Ce concert d’Ice-T et sa bande datait de trois ans. A la vitesse à laquelle ce festival progresse, c’est déjà une autre époque. C’était donc avant que la Warzone ne soit transformée, avant le mausolée en hommage à Lemmy et avant que le festival accélère encore sa révolution permanente pour transformer un peu plus chaque année l’événement en une expérience. L’expression est convenue, on vous l’accorde. C’était pourtant ça, que ça, mais tout ça. Une expérience. Tant et si bien que le festivalier rêveur qui se trouvait à côté de nous, il pensait peut-être tout bêtement à ça. Car il levait la tête, il regardait à gauche, à droite et derrière lui. Il s’offrait sa petite vision 360 pour que l’image s’imprime dans sa tête le plus longtemps possible. Ces flammes qui sortent de nulle part quand le rendez-vous avec la lune a enfin sonné, ces murs d’eau qui viennent parachever l’éternel effet de surprise, édition après édition, dès notre arrivée.

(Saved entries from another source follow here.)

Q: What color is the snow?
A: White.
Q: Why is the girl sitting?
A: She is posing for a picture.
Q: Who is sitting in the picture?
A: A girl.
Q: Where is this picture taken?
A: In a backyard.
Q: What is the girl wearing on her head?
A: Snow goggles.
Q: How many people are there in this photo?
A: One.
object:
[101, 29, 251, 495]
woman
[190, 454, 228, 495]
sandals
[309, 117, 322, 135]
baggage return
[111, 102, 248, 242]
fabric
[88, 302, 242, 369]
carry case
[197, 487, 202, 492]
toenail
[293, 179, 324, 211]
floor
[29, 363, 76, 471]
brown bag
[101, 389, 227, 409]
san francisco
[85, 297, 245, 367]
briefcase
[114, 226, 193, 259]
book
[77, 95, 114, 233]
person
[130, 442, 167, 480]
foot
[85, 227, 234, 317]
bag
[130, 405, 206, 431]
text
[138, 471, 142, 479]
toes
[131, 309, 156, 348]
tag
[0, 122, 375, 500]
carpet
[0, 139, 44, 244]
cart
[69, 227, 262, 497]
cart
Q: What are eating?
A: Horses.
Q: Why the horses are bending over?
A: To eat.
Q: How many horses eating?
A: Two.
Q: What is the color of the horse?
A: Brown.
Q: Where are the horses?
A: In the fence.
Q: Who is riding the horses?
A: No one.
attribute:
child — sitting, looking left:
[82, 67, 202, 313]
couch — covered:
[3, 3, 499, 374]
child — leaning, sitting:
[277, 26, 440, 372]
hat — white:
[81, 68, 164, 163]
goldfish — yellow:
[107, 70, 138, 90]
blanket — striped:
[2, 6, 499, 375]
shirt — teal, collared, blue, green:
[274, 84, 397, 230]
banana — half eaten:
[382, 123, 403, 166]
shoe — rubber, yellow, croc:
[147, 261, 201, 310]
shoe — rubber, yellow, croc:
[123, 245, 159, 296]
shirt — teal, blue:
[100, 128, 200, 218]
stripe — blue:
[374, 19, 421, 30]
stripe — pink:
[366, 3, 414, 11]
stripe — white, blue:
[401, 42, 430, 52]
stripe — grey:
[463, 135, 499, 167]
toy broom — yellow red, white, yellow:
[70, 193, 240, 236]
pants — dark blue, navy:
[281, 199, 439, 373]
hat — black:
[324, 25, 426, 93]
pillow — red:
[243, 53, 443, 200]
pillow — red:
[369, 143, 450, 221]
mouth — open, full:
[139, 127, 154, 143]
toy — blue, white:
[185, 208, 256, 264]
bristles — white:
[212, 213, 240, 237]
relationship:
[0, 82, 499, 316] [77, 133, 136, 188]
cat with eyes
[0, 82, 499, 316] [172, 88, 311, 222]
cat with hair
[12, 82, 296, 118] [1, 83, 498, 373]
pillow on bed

Le Hellfestivalier est d’abord un observateur d’un environnement qui l’épate et ces pensées-là, aussi silencieuses soient-elles, ne restent pas secrètes. Elles se lisent sur le visage de celui qui se sent, le temps d’un week-end, appartenir à quelque chose de plus grand que lui et dont il est pourtant, par la passion des musiques extrêmes qui l’anime, l’artisan quotidien.